For this problem you will build a POS tagger to run on the same data as A3. Copy your model from the previous problem and add it to pos-lstm.py. To change the LSTM classifier to an LSTM language model, you will need to change the shape of the predicted output from predicting a class to predicting a sequence. To do this, you will use the TimeDistributed wrapper on the Dense output layer so that an output gets predicted for each token in the sequence (You also need to set the parameter return_sequences to True in the LSTM layer).
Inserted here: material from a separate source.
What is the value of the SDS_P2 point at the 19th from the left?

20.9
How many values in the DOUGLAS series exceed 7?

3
Add dropout after each layer (hint: there are two ways to do this).

Data: pos-data/en-ud-train.upos.tsv (Train), pos-data/en-ud-dev.upos.tsv (Dev), pos-data/en-ud-test.upos.tsv (Test)
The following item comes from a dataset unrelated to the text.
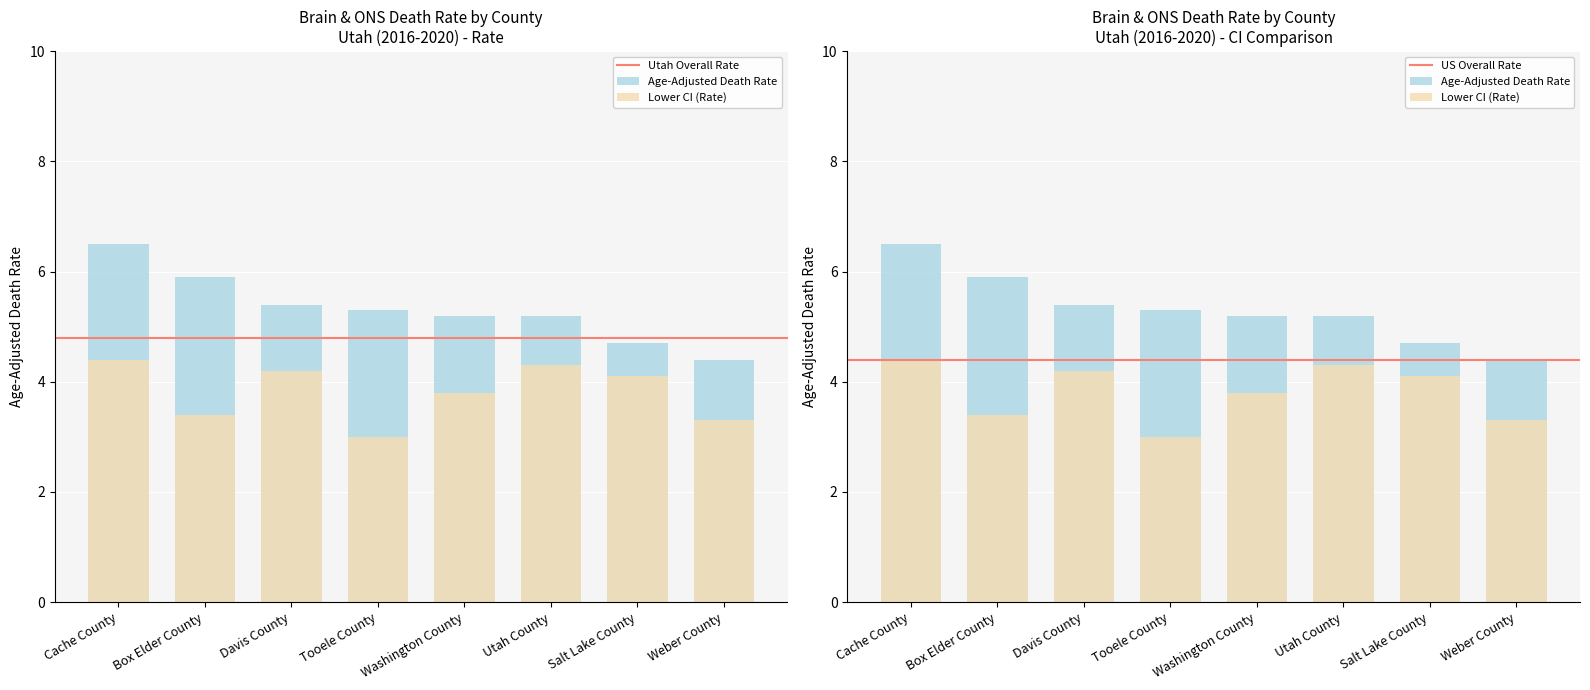

Which series has the widest spread of values?

Age-Adjusted Death Rate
Q: What are the dimensionalities of the input and the output and how do they differ from the previous model? Why?

Q: What is the point of adding dropout to your model? What are some advantages/disadvantages of using a high dropout value?

[Code 9 pts, Written 6 pts]

3. LSTM Language Model

For this task, you will train an LSTM that for each word predicts the next word. You will implement the model with GloVe word embeddings and with BERT contextualized embeddings and compare the two versions. Copy your model from the previous problem and add it to language-model-lstm.py. To train the model, for each token you need to predict the next token in the sequence. To do this, you will shift each sequence by one to create target labels. Implement the function shift_by_one() to take a seq and return a sequence where each index is shifted by 1 (end with a padding token). You will also need to switch out the embeddings layer for pretrained embeddings. Instructions are below.

Add GloVe embeddings to your model. Use this download link to get glove.6B pretrained embeddings. DO NOT upload them when you submit your homework. The function load_pretrained_embeddings() looks into a directory called glove.6B and returns a matrix of weights. You can finish implementing it and use it to initialize the weight matrix of your embedding layer (See example code here).

To use BERT contextualized embeddings, you can use a BERT_Wrapper which is a class defined in language-model-lstm.py. This instantiates a pretrained BERT model with fixed weights to use as your initial layer. Unlike with GloVe embeddings, BERT embeddings are unique for each sentence, so you need to replace the entire embedding layer with a BERT_Wrapper, not just the weights. When running your model with BERT, make sure to use the command line argument --use-bert. Keep in mind for your discussion that BERT uses wordpiece tokenization, so both the tokenization and vocabulary will be different than the GloVe model.

Data: lm-data/little-prince-train.txt (Train), lm-data/little-prince-dev.txt (Dev), lm-data/little-prince-test.txt (Test)

Q. Describe the difference in training time, the number of epochs needed to converge, and final perplexity of the GloVe and BERT versions of your model. Why do you think these differences occur?

Q. Run generate_text() a few times and comment on how good the generated sequences are for both the GloVe and BERT versions of the model.

Important Note: Do not use Bidirectional in your language model. BiLSTMs process a sequence from both left-to-right and right-to-left, but the right-to-left direction will not be available to your model at generation time. This can lead to your model failing at prediction.

[Code 9 pts, Written 6 pts]

4. Tuning

After you have your models working, try different sets of parameters for each to try to improve accuracy on the dev set (try and report at least two sets of parameters). Possible options are adjusting the embedding size or the hidden layer size, adding layers to your model, adjusting the number of epochs, adding early stopping, or normalizing the input.

Q: Report the parameters you tried and their accuracy on the dev set in a table. When you are done experimenting, evaluate your model with the best parameters on the test set and report the results.

[15 pts]

Notes

Training LSTMs takes much longer than writing the code. Training your LSTM models can take over 30 minutes per epoch depending on the complexity. Run a minimum of three epochs. We don't plan to be strict during grading on how long you trained your models or their final accuracy, but more epochs will usually improve your performance. More importantly, make sure that they run and that you understand the concepts involved.